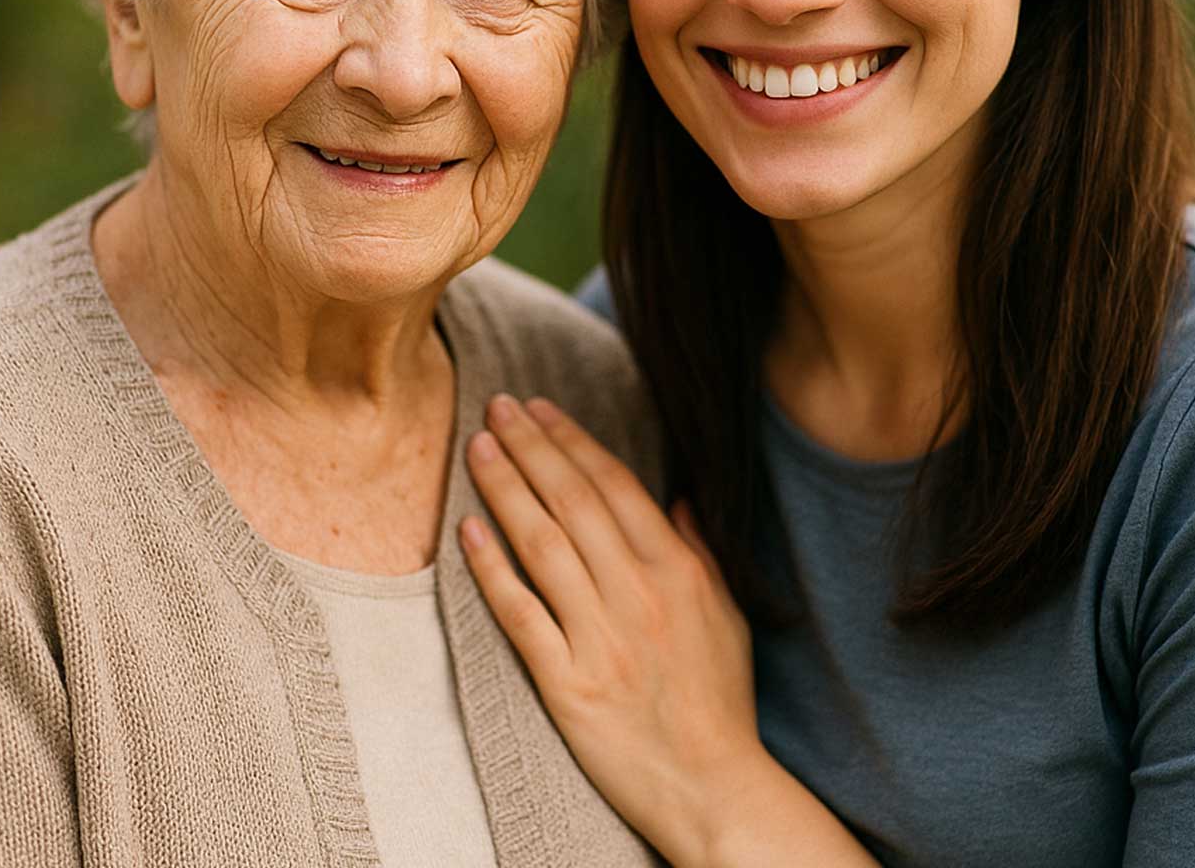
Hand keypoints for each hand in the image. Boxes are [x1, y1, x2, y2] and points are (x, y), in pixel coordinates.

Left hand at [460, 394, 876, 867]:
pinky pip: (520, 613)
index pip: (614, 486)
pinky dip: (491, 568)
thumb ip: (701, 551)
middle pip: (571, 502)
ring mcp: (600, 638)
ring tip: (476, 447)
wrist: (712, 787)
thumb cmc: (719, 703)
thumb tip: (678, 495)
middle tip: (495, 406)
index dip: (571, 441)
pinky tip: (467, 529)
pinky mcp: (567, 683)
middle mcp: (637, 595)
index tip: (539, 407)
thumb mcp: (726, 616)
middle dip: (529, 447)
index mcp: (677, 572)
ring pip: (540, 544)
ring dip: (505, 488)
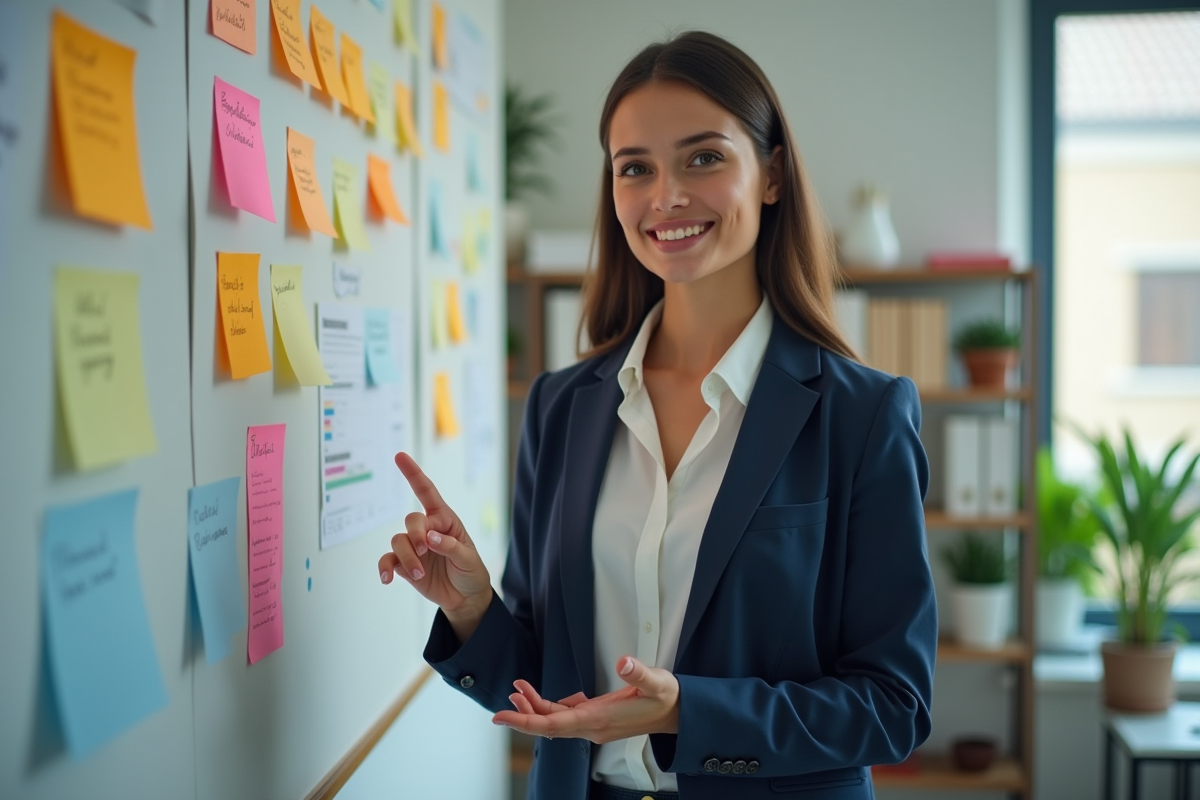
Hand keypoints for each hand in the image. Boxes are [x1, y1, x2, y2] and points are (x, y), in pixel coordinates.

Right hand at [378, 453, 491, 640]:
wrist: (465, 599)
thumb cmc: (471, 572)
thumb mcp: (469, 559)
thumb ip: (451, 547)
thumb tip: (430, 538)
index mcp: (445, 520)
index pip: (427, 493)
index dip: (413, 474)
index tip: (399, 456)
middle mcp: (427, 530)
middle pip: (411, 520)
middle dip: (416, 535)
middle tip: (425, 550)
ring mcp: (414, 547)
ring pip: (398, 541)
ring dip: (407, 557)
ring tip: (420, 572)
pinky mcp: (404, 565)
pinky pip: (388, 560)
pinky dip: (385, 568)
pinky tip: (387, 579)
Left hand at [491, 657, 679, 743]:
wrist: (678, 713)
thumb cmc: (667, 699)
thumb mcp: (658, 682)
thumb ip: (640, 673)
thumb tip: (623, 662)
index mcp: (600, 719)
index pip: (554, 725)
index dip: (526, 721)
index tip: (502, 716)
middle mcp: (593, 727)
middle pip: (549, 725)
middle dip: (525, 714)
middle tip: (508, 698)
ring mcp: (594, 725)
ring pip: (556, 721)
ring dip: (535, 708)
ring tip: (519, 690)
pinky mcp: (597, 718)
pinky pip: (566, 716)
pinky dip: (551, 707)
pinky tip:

▶ [Exercise brief]: Everything in the entries except the images must be copied exactly.

▶ [Exercise answer]:
Hand keypoints for each hand in the image. Boxes are [x1, y1, x2, y2] and points are (x, y), in pixel coordinates.

Left hand at [460, 394, 876, 867]:
pinky pip: (520, 613)
index pip: (614, 486)
pinky dip: (491, 568)
thumb ip: (701, 551)
middle pip: (571, 502)
ring mcp: (600, 638)
ring tip: (476, 447)
wrist: (712, 787)
thumb cmc: (719, 703)
thumb tip: (678, 495)
middle tip: (495, 406)
index dip: (571, 441)
pinky tip: (467, 529)
pinky mcp: (567, 683)
middle mcp: (637, 595)
index tip: (539, 407)
thumb mcp: (726, 616)
middle dip: (529, 447)
index mcp: (677, 572)
ring pip: (540, 544)
ring dip: (505, 488)
Hand keypoints for each hand in the image. Boxes are [x1, y1, x2, y2] and points are (x, y), in pixel coordinates.

Right hand at [378, 453, 491, 640]:
wrist: (465, 599)
thumb cmc: (471, 572)
thumb mcp: (469, 559)
thumb ip: (451, 547)
thumb tip: (430, 538)
index mcp: (445, 520)
index pip: (427, 493)
index dip: (413, 474)
index tip: (399, 456)
middle mcp: (427, 530)
middle pip: (411, 520)
middle dip: (416, 535)
middle tip: (425, 550)
ring mcp: (414, 547)
ring pip: (398, 541)
ring dip: (407, 557)
ring tip: (420, 572)
pinky mcp: (404, 565)
pinky pip: (388, 560)
pinky dip: (385, 568)
pinky tip: (387, 579)
Left hand at [491, 657, 679, 743]:
wrist: (678, 713)
thumb cmc: (667, 699)
thumb mcp: (658, 682)
thumb ip: (640, 673)
thumb tip: (623, 662)
index mcp: (600, 719)
index pip: (554, 725)
index dip: (526, 721)
index tip: (502, 716)
middle mcp: (593, 727)
middle pip: (549, 725)
middle dip: (525, 714)
middle tip: (508, 698)
ring mcp: (594, 725)
ring pip: (556, 721)
ring dip: (535, 708)
ring tip: (519, 690)
pinky mcp: (597, 718)
pinky pip: (566, 716)
pinky dip: (551, 707)
pinky tip:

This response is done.